_Required work_
A: Return the passage of the Baikal grayling text between "Setting up their" and "C for long.", inclusive, copied word for word.
B: From the records, select each line that contains the string "Chap", matching case exactly.

Where they come from

Baikal white grayling are a coldwater salmonid from Lake Baikal and the fast, icy tributaries feeding it. Picture gin-clear water, rocky runs, and strong current under snowmelt conditions most of the year. They are built for speed and oxygen-rich water, not warm living rooms.

Check your local laws. Baikal grayling may be protected or restricted, and wild-caught fish often come with parasite baggage. Most hobbyists will never see this species for sale.

Setting up their tank

Think cold, clean, and fast. If you cannot keep 6-12 C water with strong, steady flow and sky-high oxygen, pick another fish. This is more like running a mini raceway than a standard aquarium.

  • Tank size: 180-240 cm long footprint if you want adults to cruise. I would not keep a group in less than 400-600 liters, and bigger is better.
  • Temperature: 6-12 C most of the year. Short dips to 4 C are fine. Avoid going over 14-15 C for long.
  • Flow and O2: 10-20x turnover per hour using river manifold or multiple powerheads. Aim spray bars at the surface. Add oversized air or oxygen if you can.
  • Filtration: Big biofilter that handles heavy feeding without nitrate spikes. Canister plus sump is a nice combo.

_Data to use_
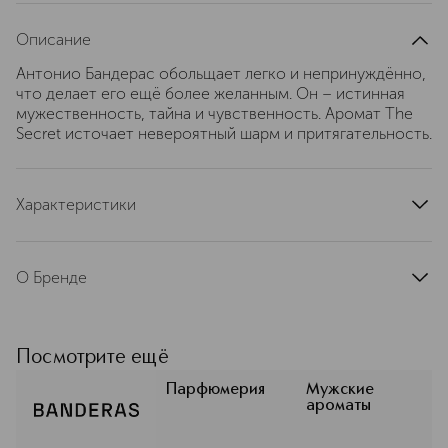
Описание
Антонио Бандерас обольщает легко и непринуждённо,
что делает его ещё более желанным. Он – истинная
мужественность, тайна и чувственность. Аромат The
Secret источает невероятный шарм и притягательность.
Характеристики
тип продукта
туалетная вода
страна производства
Испания
О Бренде
артикул
BANDh0036
Antonio Banderas — парфюмерия с
особым характером. Чувственная,
изысканная, она дарит уверенность
Посмотрите ещё
и помогает раскрыть
индивидуальность. Бренд
Парфюмерия
Мужские
ароматы
существует с 1998 года, и за это
время он выпустил больше 70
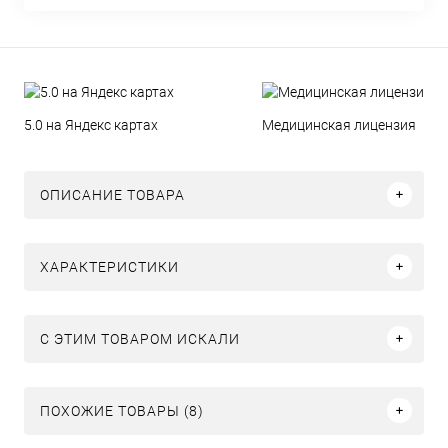
5.0 на Яндекс картах
Медицинская лицензия
ОПИСАНИЕ ТОВАРА
ХАРАКТЕРИСТИКИ
C ЭТИМ ТОВАРОМ ИСКАЛИ
ПОХОЖИЕ ТОВАРЫ (8)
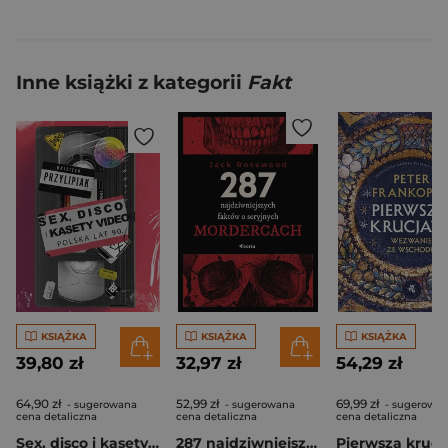
Inne książki z kategorii
Fakt
KSIĄŻKA
KSIĄŻKA
KSIĄŻKA
39,80 zł
32,97 zł
54,29 zł
64,90 zł
52,99 zł
69,99 zł
- sugerowana
- sugerowana
- sugerowa
cena detaliczna
cena detaliczna
cena detaliczna
Sex, disco i kasety video. Polska lat 90.
287 najdziwniejszych faktów o seryjnych mordercach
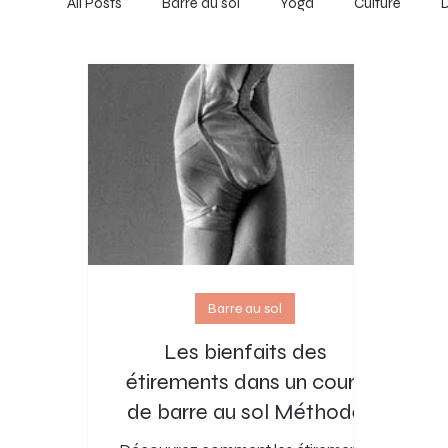
All Posts
Barre au sol
Yoga
Culture
D
Barre au sol
Les bienfaits des
étirements dans un cours
de barre au sol Méthode
Taranto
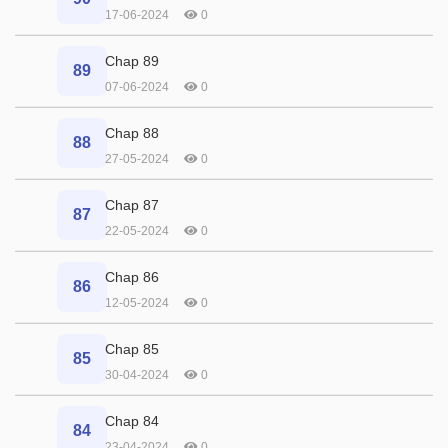
17-06-2024
0
Chap 89
89
07-06-2024
0
Chap 88
88
27-05-2024
0
Chap 87
87
22-05-2024
0
Chap 86
86
12-05-2024
0
Chap 85
85
30-04-2024
0
Chap 84
84
23-04-2024
0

_Answer section_
A:
Setting up their tank

Think cold, clean, and fast. If you cannot keep 6-12 C water with strong, steady flow and sky-high oxygen, pick another fish. This is more like running a mini raceway than a standard aquarium.

  • Tank size: 180-240 cm long footprint if you want adults to cruise. I would not keep a group in less than 400-600 liters, and bigger is better.
  • Temperature: 6-12 C most of the year. Short dips to 4 C are fine. Avoid going over 14-15 C for long.

B:
Chap 89
Chap 88
Chap 87
Chap 86
Chap 85
Chap 84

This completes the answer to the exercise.